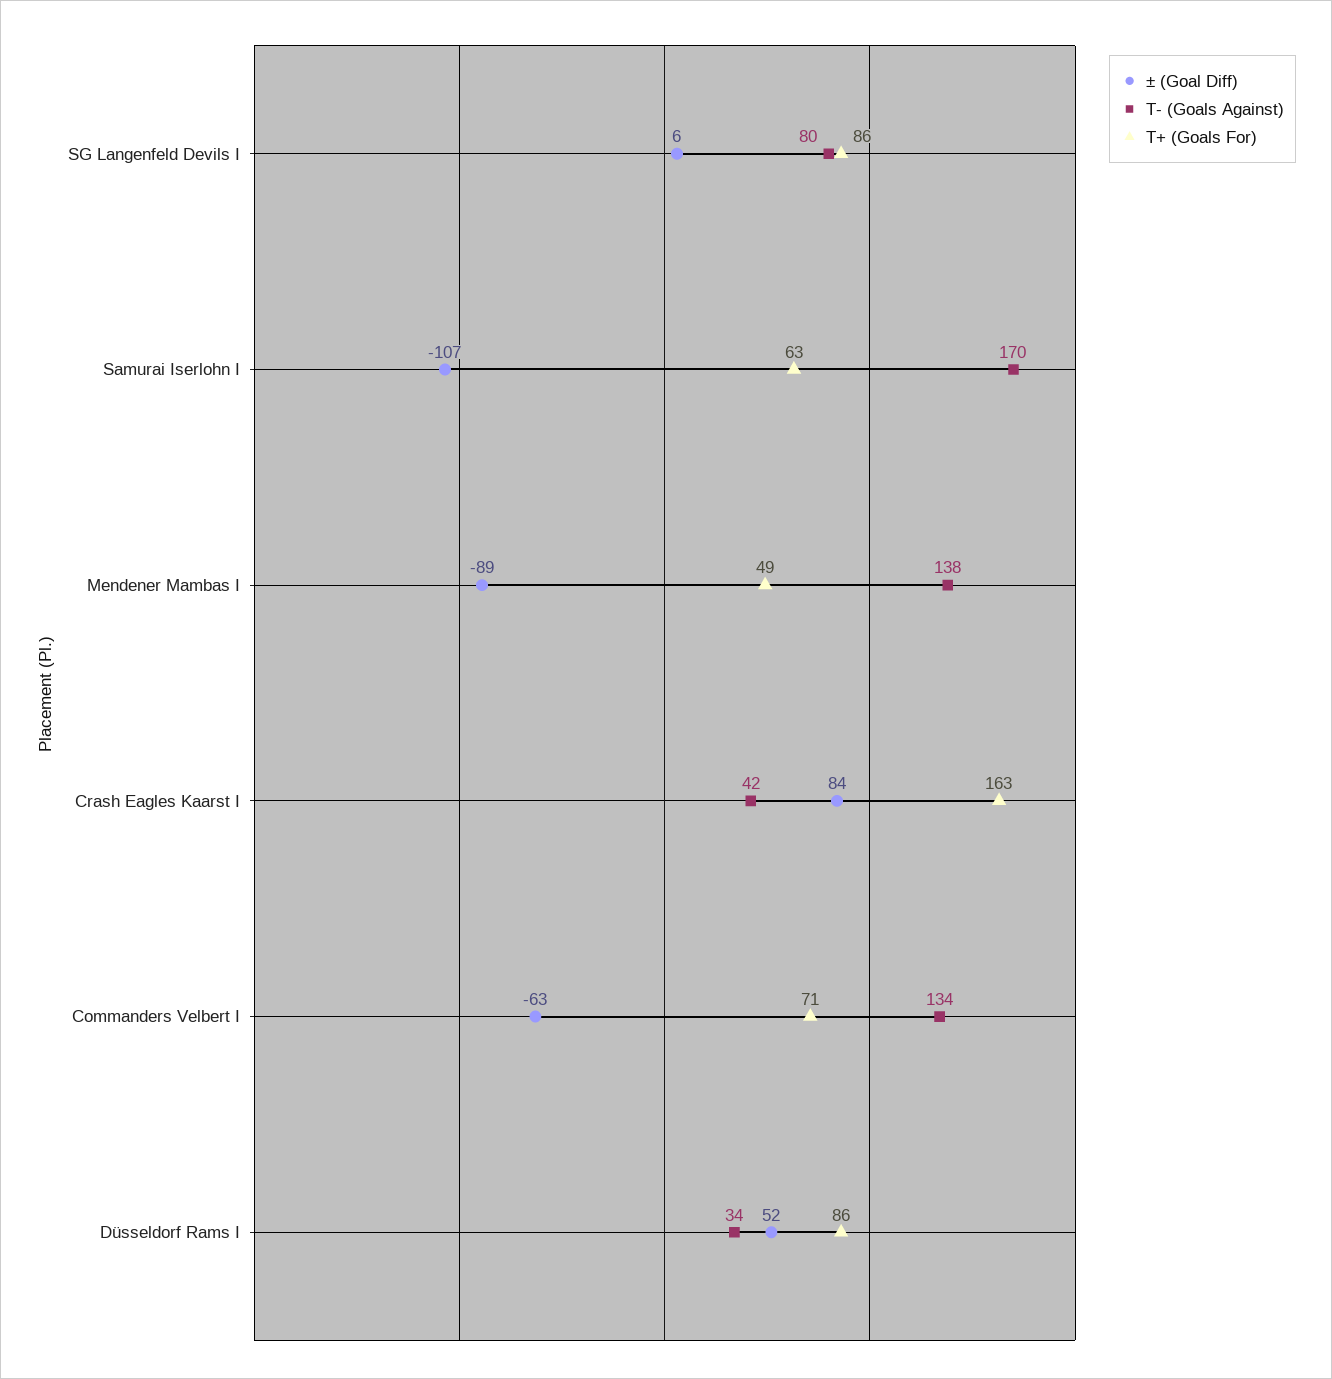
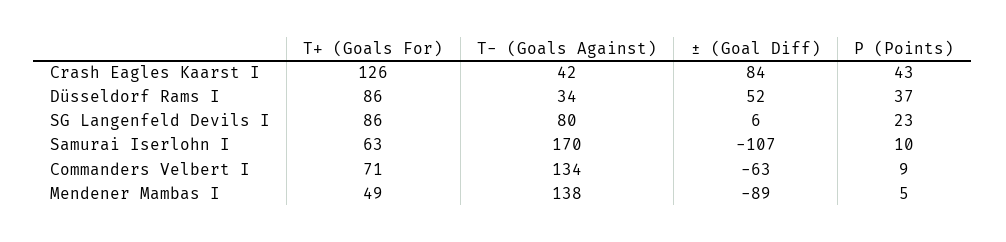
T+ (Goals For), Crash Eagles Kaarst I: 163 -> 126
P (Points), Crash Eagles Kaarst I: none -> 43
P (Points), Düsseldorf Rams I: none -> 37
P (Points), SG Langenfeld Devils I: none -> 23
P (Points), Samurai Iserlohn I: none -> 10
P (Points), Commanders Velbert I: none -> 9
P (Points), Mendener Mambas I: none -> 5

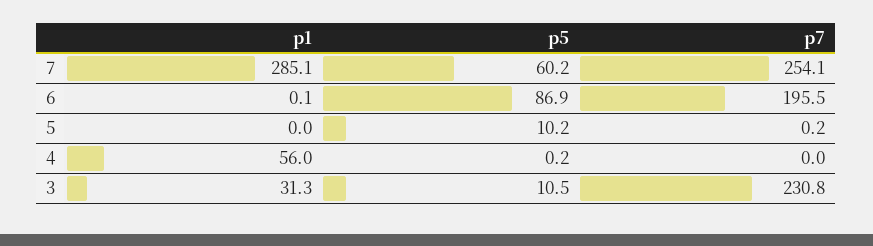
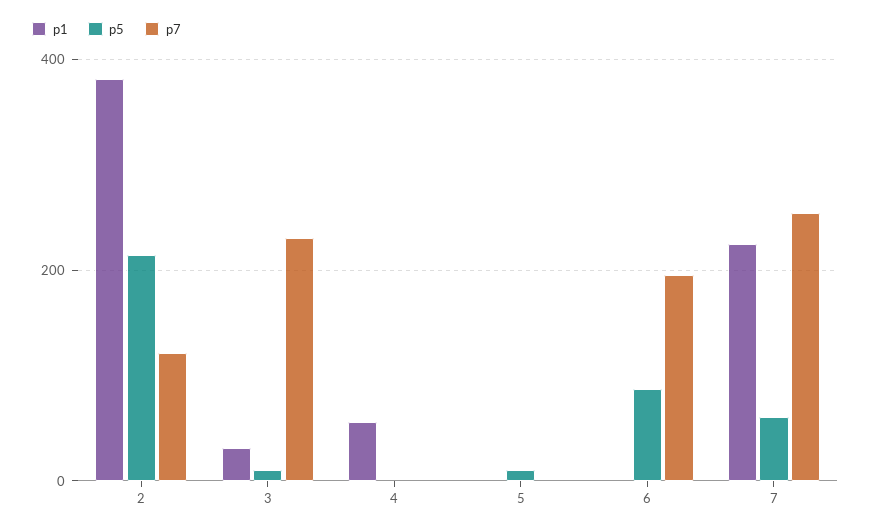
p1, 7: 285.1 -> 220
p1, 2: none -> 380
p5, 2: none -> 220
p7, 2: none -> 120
- - - - -
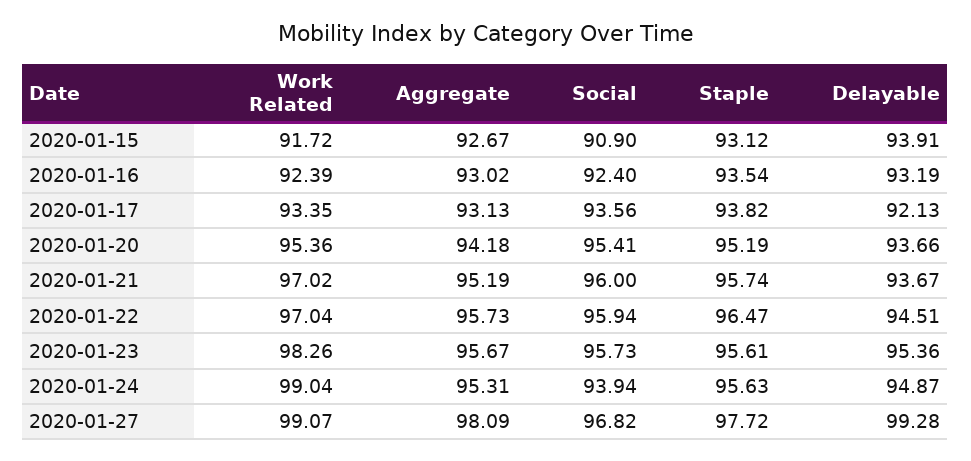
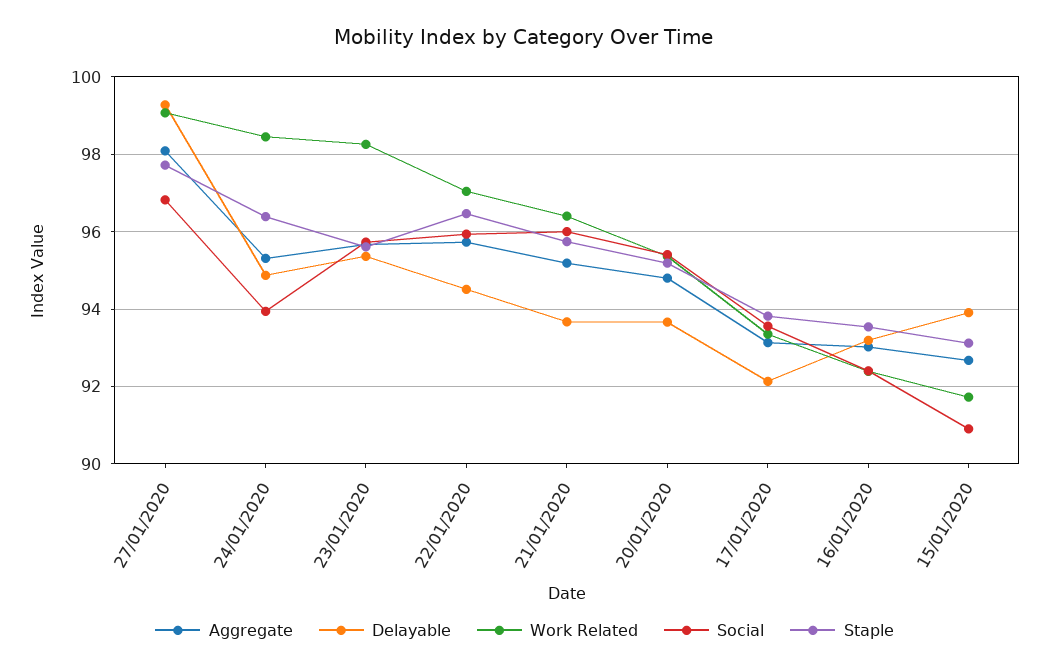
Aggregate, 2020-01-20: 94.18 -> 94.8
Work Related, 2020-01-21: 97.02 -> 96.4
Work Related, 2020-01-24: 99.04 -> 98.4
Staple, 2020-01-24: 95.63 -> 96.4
- - - - -
• **Exercise aim**:
Word for word, restate the lines of the listing above starting at the line with "T+ (Goals For), Crash" and ending at the line with "P (Points), Samurai Iserlohn I: none -> 10", and nothing outside them.

• **Output of the exercise**:
T+ (Goals For), Crash Eagles Kaarst I: 163 -> 126
P (Points), Crash Eagles Kaarst I: none -> 43
P (Points), Düsseldorf Rams I: none -> 37
P (Points), SG Langenfeld Devils I: none -> 23
P (Points), Samurai Iserlohn I: none -> 10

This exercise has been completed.